Cyberpunk 2077 has seen a massive resurgence since the release of Cyberpunk Edgerunners, a Netflix anime that has garnered widespread critical acclaim from fans and critics alike. More than just being flashy and fun, however, Edgerunners really digs into the heart of what makes the Cyberpunk genre tick, in a far more effective manner than its video game counterpart. Where Cyberpunk 2077 gets bogged down by tropes, Edgerunners soars with emotional storytelling, and the recently announced sequel, Project Orion, needs to take notes.
Edgerunners takes place just before the story of Cyberpunk 2077, and it heavily features locations, corporations, and ideas used in the game. There’s a vital difference between the narrative trappings of the two, as Cyberpunk 2077 tries to put the focus on the “big picture,” telling a story of megacorporations that rule society. It has all the tropes of the Cyberpunk genre, like corporate espionage and body modification, but that’s exactly the problem, as the game’s narrative ends up feeling like a mish-mash of tropes that don’t have anything original or interesting to say.
Edgerunner smartly overcomes this problem by putting its narrative focus squarely on the experiences of its characters, David and Lucy in particular. Edgerunners still has all the themes and tropes of Cyberpunk 2077, but the audience is experiencing those through the emotional filter of David.
In Cyberpunk 2077 we know corporations control everything, including healthcare, but there’s no emotional core to drive that theme home. With Edgerunners the very first episode shows David’s mother dying simply because she can’t afford healthcare, and David doesn’t even get to see her because they don’t have the proper plan that grants “visitation.” This is a far more effective way of displaying the insidious grip of capitalism than any of the plot lines in Cyberpunk 2077.
At the same time, this creates a deeply personal reason for David to fight back against the world he’s been thrust into. Edgerunners consistently runs with this theme, the idea of a horrifically unfair world essentially dooming certain people based on the economic situation they’re born into.
With that as the foundation, the audience gets to see David navigate the world of Cyberpunk, as he invests in body modification to change his fate, and meets a group of others that also refuse to simply “accept” their place. Then with Lucy, as we learn more about her past, we see her struggle to save David from the horrors she herself experienced.
As Edgerunners loops in more themes and tropes, it never loses sight of its character’s emotional core, and the overarching theme of the show is finding solace in kindred souls, even as the world around you wants you dead.
Cyberpunk 2077 simply doesn’t earn its emotional moments like Edgerunners, and that’s mostly down to the story feeling too convoluted and unfocused. There are too many corporations and players to keep track of, and that’s before even talking about Johnny Silverhand. While Keanu Reeves puts up an expectedly strong performance, ultimately Cyberpunk 2077 doesn’t give us enough reason to care about Johnny as a character.

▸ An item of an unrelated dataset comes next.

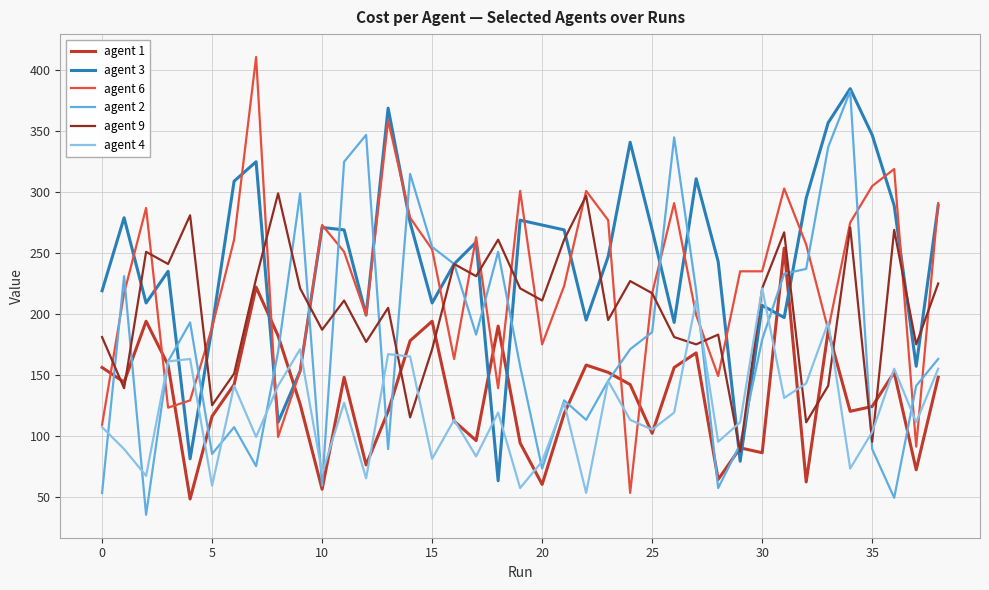

What is the highest value of the agent 6 series?

411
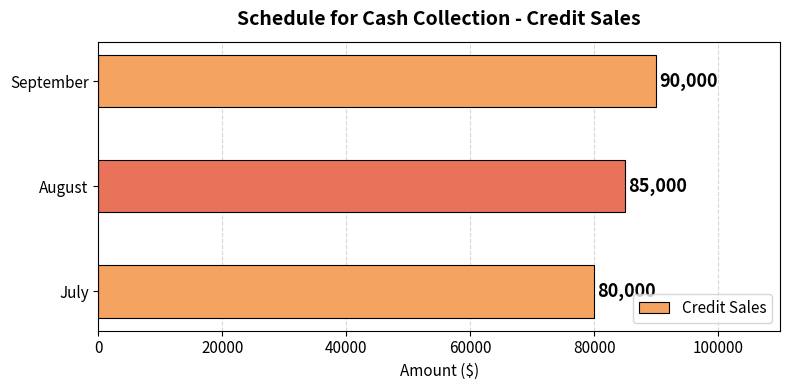

List the labels in order of value, largest first.

September, August, July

Bits and pieces of his story are revealed as the narrative goes along, but we never get much of a feel for the character outside of him being a grungy leather pants-wearing anarchist. At the same time, the narrative conceit of Johnny and V’s consciousness colliding isn’t explored as much as it could be. Before long Johhny simply feels like a voice in your ear, and there’s no sense of conflicting ideals or personalities, he just feels like another NPC.
A better decision might have been to make the player take on the role of Johnny themselves, using a kind of meta-narrative that forces the player to override the personality of an NPC and call into question the ethics of that.
Ultimately, Cyberpunk 2077 suffers from too much exposition that doesn’t provide an emotional reason for the players to care about what’s happening to the characters on-screen. Ironically, what Edgerunners gets right is exactly what worked so well about The Witcher 3’s narrative as well. In The Witcher 3, the story always ties back to Geralt’s search for Ciri, and the emotional bond between them. Along the way, there might be Empires, wars, and interdimensional beings, but ultimately the story is nothing more than a father searching for his lost daughter. The Witcher 3 never forgets that fact, and that’s why it works.
Cyberpunk 2077 may be in the middle of a renaissance, but moving forward CD Projekt is going to have to seriously consider how it can change and refine its approach. The overwhelming success of Edgerunners should be a strong indication that these more focused character stories are a great way of exploring the genre, rather than trying to tell a massive epic tale with so many moving parts. If anything, Project Orion needs to go back to basics and keep it simple.